═══ Textteil ═══
Sinnlos-Gesetz killt den Roten Gemischten Satz

Es klingt wie eine Posse einst auf der Bühne eines Bezirkstheaters: Der Rote Gemischte Satz ist tot. Durch eine Lösung, über die niemand glücklich zu sein scheint. Einige Winzer kämpfen nun aber dagegen an. Unsere Autorin Juliane Fischer mit einer spannenden Hintergrundstory über die Verwirrungen des österreichischen Weingesetzes.
„Gerade jetzt hätte ich drei verschiedene“, sagt Stefan Fuchs vom Weingut Steinklammer-Fuchs. Er fühlt sich auf gut Wienerisch ein bisschen gepflanzt. Seit er den elterlichen Betrieb übernommen hat, setzt sich der Winzer für den Gemischten Satz in seiner Stadt ein. Er will alles abdecken, was diese Besonderheit angeht: von klassisch bis natural, von Weiß über Rosé bis hin zu Rot. Flächenmäßig ist bei ihm ein Drittel als Gemischter Satz ausgesetzt.
Seit 31. Dezember 2020 darf die Bezeichnung „Gemischter Satz“ allerdings nur mehr bei Weißweinen verwendet werden: „Die Angabe „Gemischter Satz“ für einen Wein bei dem Rotweintrauben vermischt wurden, ist bis 31. 12 2020 zulässig”, heißt es in einer Übergangbestimmung.
═══ Bereitgestellte Daten ═══
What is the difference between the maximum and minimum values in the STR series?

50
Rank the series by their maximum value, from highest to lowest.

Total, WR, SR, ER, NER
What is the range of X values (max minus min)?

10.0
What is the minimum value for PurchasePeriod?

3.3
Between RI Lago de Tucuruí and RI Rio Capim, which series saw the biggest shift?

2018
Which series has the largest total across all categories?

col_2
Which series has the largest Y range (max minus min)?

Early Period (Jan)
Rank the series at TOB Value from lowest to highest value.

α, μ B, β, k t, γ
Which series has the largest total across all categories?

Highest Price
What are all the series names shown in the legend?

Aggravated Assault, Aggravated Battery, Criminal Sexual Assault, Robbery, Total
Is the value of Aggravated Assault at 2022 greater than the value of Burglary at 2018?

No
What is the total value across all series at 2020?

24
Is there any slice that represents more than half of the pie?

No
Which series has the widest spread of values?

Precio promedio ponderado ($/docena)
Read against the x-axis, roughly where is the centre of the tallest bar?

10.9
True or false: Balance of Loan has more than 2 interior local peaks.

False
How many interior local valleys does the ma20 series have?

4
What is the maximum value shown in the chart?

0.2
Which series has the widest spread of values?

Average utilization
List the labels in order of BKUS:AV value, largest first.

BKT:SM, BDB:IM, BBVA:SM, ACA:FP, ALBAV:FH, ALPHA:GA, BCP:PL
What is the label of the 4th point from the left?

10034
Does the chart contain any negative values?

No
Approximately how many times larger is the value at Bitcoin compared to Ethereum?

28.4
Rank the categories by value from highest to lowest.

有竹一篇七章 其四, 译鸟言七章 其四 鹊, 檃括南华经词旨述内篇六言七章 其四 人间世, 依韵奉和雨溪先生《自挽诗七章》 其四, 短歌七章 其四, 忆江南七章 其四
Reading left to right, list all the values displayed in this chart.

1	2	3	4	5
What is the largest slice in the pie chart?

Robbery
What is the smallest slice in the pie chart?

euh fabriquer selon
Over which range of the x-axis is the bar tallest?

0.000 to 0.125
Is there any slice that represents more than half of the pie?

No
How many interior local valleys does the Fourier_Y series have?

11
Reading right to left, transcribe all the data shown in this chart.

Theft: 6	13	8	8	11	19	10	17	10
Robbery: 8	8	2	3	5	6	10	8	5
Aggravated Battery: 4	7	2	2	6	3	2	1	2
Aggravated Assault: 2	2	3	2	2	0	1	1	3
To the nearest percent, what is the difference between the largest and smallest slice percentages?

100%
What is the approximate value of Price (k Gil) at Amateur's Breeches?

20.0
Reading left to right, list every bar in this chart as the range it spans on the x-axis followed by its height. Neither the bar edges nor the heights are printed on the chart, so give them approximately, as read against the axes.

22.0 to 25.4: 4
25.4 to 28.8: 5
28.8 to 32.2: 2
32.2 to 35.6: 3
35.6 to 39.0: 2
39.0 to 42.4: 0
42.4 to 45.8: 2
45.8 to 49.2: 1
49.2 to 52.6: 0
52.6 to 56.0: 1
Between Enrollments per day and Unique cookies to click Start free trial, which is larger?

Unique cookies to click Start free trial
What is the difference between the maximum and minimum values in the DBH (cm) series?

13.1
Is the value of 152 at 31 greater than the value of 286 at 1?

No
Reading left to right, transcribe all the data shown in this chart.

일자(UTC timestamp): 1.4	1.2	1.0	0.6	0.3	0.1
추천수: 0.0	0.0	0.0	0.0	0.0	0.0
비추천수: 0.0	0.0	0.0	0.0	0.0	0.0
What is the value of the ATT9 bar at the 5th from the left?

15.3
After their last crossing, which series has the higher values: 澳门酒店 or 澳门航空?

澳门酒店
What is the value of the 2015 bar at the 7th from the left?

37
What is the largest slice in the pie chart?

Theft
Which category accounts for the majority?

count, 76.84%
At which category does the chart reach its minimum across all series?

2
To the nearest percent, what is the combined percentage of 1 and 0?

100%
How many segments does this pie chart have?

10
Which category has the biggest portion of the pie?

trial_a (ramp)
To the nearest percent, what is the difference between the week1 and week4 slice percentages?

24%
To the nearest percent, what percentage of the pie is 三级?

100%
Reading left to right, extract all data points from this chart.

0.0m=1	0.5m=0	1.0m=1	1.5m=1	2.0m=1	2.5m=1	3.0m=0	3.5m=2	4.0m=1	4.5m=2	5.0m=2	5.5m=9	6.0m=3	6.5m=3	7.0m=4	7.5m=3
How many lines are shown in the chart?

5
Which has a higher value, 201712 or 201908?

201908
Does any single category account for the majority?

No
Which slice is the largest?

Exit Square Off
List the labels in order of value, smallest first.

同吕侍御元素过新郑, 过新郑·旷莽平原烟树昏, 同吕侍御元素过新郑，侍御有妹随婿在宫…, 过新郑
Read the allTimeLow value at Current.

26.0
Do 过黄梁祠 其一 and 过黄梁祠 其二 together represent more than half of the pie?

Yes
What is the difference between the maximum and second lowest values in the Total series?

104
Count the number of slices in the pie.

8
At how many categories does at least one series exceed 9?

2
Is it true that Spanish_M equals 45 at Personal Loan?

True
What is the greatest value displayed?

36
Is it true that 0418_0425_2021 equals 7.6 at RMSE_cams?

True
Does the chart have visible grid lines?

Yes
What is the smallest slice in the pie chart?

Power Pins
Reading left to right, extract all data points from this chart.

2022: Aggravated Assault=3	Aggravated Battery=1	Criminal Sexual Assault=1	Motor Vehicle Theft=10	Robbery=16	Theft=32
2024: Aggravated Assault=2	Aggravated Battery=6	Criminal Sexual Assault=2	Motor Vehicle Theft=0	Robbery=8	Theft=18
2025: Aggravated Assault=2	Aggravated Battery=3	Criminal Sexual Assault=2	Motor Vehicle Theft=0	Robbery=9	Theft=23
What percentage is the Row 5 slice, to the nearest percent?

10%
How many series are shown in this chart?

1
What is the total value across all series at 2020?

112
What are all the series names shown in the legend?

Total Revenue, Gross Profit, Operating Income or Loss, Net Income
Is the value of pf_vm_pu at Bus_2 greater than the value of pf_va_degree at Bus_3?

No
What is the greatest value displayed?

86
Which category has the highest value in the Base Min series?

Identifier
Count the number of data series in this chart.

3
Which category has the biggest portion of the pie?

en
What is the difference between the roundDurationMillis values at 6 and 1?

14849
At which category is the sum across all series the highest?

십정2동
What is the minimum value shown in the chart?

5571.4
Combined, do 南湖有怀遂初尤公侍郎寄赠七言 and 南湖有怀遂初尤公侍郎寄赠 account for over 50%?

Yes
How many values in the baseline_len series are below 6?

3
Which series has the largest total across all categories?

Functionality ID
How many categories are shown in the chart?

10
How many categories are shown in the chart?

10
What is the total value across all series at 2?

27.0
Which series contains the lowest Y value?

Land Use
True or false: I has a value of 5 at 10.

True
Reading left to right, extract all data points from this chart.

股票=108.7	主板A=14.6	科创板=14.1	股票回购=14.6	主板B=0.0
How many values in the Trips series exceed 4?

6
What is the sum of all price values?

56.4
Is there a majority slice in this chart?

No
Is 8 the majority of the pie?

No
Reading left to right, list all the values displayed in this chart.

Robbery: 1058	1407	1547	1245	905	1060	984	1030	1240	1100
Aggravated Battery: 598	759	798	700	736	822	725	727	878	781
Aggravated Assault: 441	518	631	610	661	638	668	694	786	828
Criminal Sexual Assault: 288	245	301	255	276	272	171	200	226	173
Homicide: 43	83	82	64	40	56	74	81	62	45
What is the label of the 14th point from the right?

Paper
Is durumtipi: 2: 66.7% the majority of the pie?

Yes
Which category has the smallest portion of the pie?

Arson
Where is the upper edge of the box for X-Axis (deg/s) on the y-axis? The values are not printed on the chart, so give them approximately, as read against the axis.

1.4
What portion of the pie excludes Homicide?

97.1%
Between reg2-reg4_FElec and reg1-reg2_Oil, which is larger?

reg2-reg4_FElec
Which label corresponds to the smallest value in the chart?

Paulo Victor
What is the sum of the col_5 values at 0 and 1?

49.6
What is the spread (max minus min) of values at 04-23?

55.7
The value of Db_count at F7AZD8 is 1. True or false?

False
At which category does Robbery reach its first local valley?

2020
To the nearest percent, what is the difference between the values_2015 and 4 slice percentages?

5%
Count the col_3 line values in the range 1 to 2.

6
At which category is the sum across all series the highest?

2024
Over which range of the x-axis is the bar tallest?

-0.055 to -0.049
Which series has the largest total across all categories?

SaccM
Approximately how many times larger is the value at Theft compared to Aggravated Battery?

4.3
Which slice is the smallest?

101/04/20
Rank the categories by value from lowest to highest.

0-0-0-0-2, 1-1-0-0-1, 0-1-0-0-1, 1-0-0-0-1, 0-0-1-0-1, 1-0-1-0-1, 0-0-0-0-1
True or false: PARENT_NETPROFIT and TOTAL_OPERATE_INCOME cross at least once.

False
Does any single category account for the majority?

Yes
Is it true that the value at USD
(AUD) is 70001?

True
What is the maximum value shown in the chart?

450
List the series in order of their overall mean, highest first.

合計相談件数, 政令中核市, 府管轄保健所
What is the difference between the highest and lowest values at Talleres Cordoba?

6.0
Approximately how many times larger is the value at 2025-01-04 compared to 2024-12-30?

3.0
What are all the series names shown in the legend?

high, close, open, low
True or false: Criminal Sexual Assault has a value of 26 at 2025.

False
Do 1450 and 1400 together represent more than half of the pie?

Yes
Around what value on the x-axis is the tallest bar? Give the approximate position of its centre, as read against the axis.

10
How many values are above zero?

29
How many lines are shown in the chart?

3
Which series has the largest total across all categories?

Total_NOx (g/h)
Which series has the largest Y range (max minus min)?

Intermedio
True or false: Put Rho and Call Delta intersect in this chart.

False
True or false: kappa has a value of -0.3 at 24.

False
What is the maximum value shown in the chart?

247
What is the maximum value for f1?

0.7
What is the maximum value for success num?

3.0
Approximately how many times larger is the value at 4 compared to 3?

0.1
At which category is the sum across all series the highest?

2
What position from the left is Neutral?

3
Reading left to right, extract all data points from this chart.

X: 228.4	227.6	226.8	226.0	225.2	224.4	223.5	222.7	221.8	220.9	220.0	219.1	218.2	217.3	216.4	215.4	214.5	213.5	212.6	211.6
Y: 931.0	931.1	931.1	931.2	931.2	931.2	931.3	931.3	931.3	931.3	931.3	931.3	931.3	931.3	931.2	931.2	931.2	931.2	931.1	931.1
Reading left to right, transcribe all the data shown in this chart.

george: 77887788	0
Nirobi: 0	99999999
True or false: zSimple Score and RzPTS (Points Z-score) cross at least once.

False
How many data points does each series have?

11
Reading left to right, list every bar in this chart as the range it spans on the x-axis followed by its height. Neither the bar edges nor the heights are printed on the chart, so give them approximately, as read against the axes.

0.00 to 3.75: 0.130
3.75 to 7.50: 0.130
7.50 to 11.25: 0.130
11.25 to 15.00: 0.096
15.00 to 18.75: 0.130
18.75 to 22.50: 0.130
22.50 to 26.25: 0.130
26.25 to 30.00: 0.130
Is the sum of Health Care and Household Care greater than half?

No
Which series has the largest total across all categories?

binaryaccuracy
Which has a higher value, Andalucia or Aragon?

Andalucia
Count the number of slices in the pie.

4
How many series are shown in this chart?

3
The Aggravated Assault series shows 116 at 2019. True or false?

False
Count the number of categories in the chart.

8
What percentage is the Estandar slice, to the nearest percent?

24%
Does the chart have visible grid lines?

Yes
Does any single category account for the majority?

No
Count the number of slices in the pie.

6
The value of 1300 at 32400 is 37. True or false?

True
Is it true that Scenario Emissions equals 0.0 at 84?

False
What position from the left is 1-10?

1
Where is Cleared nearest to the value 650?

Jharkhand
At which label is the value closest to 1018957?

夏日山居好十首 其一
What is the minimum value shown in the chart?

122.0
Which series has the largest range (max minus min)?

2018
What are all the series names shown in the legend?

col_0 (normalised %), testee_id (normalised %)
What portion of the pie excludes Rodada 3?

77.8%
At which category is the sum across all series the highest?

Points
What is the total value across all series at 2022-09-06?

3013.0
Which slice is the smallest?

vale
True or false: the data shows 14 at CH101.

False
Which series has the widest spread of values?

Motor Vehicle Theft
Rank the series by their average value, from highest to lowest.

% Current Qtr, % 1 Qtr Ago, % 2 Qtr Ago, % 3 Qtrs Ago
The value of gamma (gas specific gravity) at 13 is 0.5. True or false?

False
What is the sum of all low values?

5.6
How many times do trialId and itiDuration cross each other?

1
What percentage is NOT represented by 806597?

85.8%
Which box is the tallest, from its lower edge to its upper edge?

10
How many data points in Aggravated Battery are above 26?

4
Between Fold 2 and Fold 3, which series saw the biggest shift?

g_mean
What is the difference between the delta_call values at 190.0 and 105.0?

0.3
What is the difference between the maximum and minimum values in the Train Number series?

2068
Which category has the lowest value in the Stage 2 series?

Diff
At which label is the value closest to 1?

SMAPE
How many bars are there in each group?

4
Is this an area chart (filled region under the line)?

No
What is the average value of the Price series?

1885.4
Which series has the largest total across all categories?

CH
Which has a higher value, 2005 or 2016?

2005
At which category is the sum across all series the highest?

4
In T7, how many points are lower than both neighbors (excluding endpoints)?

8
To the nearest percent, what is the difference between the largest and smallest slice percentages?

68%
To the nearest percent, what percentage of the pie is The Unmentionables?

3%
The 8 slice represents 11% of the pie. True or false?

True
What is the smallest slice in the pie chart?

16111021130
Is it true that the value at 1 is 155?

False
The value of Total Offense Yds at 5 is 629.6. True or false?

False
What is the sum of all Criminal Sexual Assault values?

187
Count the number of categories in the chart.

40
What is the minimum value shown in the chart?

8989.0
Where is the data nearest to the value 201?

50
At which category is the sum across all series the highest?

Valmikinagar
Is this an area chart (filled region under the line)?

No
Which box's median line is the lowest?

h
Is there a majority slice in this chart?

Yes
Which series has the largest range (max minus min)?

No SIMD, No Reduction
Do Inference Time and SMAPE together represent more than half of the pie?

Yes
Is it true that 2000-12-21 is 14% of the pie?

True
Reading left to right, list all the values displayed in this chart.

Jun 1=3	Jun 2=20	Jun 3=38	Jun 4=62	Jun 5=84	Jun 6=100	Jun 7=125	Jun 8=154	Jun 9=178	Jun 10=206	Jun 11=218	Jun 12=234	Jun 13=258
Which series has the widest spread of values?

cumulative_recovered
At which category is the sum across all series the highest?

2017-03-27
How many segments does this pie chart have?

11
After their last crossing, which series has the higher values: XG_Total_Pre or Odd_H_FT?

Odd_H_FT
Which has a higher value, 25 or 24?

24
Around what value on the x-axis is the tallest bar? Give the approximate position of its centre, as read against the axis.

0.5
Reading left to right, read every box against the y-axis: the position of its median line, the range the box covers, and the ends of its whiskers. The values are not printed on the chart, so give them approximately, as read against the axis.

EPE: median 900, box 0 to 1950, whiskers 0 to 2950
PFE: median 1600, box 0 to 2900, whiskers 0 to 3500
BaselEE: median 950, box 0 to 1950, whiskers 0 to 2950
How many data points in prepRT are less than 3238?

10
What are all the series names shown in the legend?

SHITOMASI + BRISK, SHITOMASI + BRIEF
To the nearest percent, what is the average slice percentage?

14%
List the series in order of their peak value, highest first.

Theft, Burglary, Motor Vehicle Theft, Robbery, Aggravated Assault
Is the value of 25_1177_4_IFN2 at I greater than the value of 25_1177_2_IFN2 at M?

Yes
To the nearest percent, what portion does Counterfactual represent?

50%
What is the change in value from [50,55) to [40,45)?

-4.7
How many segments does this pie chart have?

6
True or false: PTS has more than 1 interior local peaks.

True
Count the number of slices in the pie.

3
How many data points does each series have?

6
═══
### Zu bearbeiten:
1 - Prüfe bitte, ob die Aussagen (a) bis (c) mit dem Textteil übereinstimmen, und beantworte jede mit Ja oder Nein samt den entscheidenden Worten als wörtlichem Zitat: (a) Stefan Fuchs hat den Betrieb seiner Eltern übernommen. (b) Bei Stefan Fuchs ist die Hälfte der Fläche als Gemischter Satz ausgesetzt. (c) Seit 31. Dezember 2020 darf die Bezeichnung „Gemischter Satz“ nur noch bei Weißweinen verwendet werden.
2 - Zu welchem Weingut gehört Stefan Fuchs laut Textteil?
Die Einträge stammen aus einer anderen Quelle.

### Lösungen:
1 -
(a) Ja: „Seit er den elterlichen Betrieb übernommen hat“
(b) Nein: „Flächenmäßig ist bei ihm ein Drittel als Gemischter Satz ausgesetzt.“
(c) Ja: „Seit 31. Dezember 2020 darf die Bezeichnung „Gemischter Satz“ allerdings nur mehr bei Weißweinen verwendet werden“

2 - Zum Weingut Steinklammer-Fuchs.